16. The method of claim 15, wherein

the using the series coupled first and second PMOS transistors of the first driving circuit to decouple the first write line from the power supply node comprises inverting the second data signal, and

the using the series coupled first and second PMOS transistors of the second driving circuit to decouple the second write line from the power supply node comprises inverting the first data signal.

17. The method of claim 15, wherein

the using the series coupled first and second PMOS transistors of the first driving circuit to decouple the first write line from the power supply node comprises using the first and second PMOS transistors coupled between the first NMOS transistor and the power supply node, and

the using the series coupled first and second PMOS transistors of the second driving circuit to decouple the second write line from the power supply node comprises using the first and second PMOS transistors coupled between the second NMOS transistor and the power supply node.

18. The method of claim 15, wherein

the using the series coupled first and second PMOS transistors of the first driving circuit to decouple the first write line from the power supply node comprises using the first PMOS transistor coupled between the first NMOS transistor and the power supply node and the second PMOS transistor coupled between the first NMOS transistor and the first write line, and

the using the series coupled first and second PMOS transistors of the second driving circuit to decouple the second write line from the power supply node comprises using the first PMOS transistor coupled between the second NMOS transistor and the power supply node and the second PMOS transistor coupled between the second NMOS transistor and the second write line.

19. The method of claim 15, further comprising:

using series coupled third and fourth PMOS transistors of each of the first and second driving circuits to decouple the corresponding first or second write line from the power supply node concurrently with the using the series coupled first and second PMOS transistors of each of the first and second driving circuits to decouple the corresponding first or second write line from the power supply node during a write operation; and

using the series coupled third and fourth PMOS transistors of each of the first and second driving circuits to couple the corresponding first or second write line to the power supply node before and after the write operation.

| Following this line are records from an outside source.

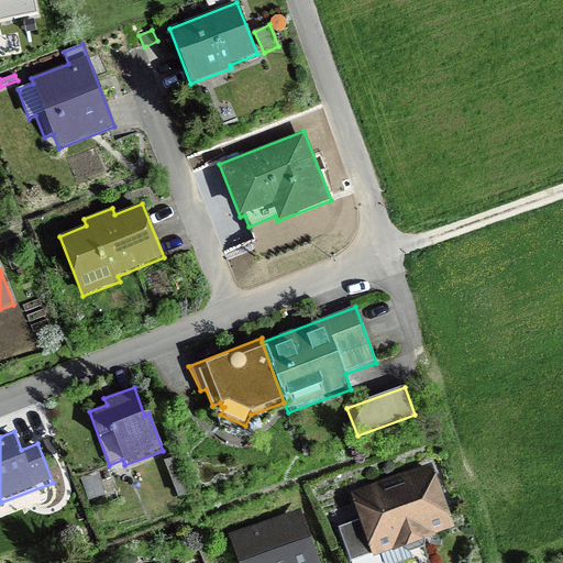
[(164,461),(178,496),(189,492),(175,457),(164,461)]
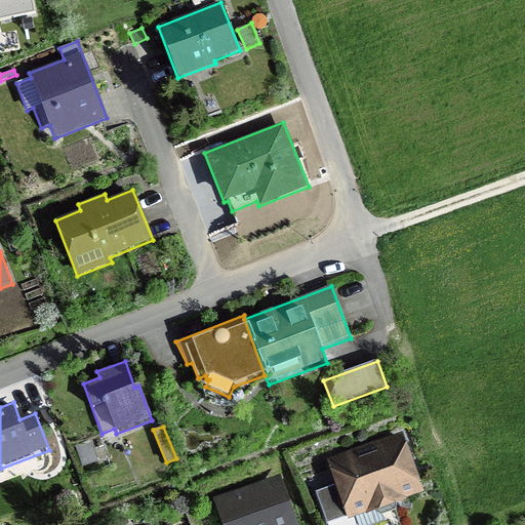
[(403,433),(326,459),(334,485),(315,492),(326,524),(327,524),(328,524),(365,524),(374,522),(371,513),(425,495),(403,433)]
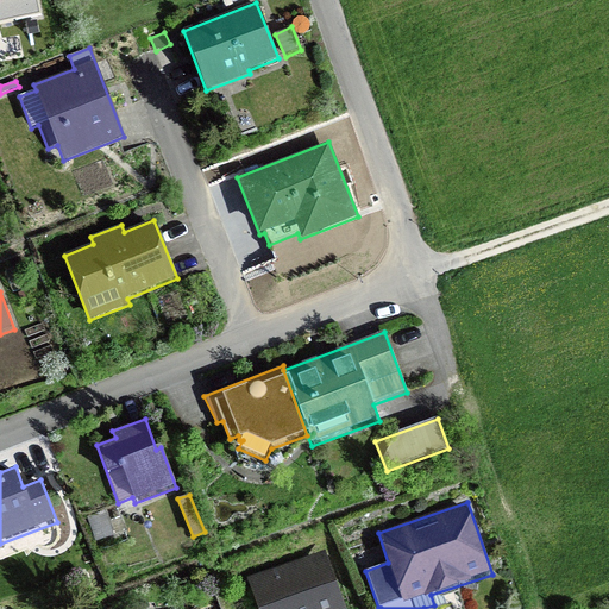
[(87,516),(96,542),(127,532),(121,515),(110,519),(106,509),(87,516)]
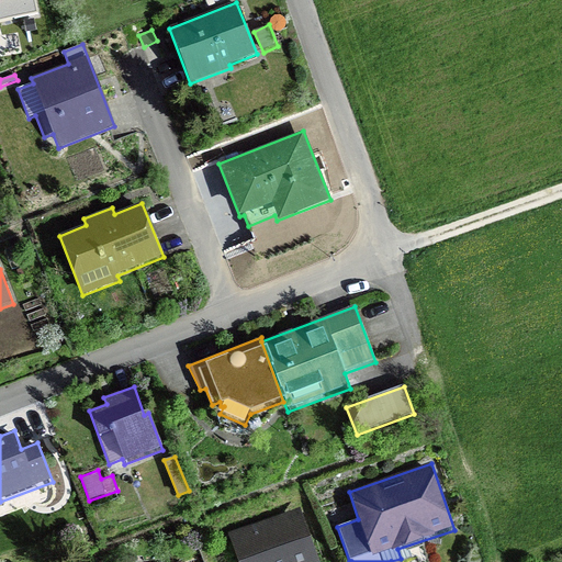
[(318,561),(300,508),(227,534),(237,561),(318,561)]
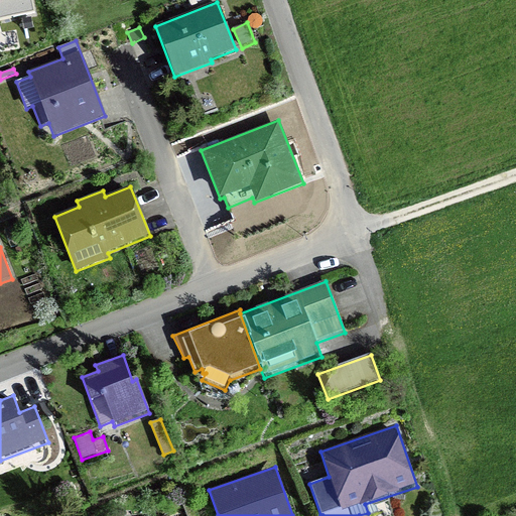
[(18,473),(17,479),(20,484),(26,486),(31,483),(33,477),(30,472),(24,470),(18,473)]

20. The method of claim 19, wherein the using the series coupled third and fourth PMOS transistors of each of the first and second driving circuits to decouple the corresponding first or second write line from the power supply node comprises:

using the third PMOS transistor to decouple the corresponding first or second write line from the power supply node in response to a pre-charge enable signal of a first memory segment coupled to the first and second write lines; or

using the fourth PMOS transistor to decouple the corresponding first or second write line from the power supply node in response to a pre-charge enable signal of a second memory segment coupled to the first and second write lines.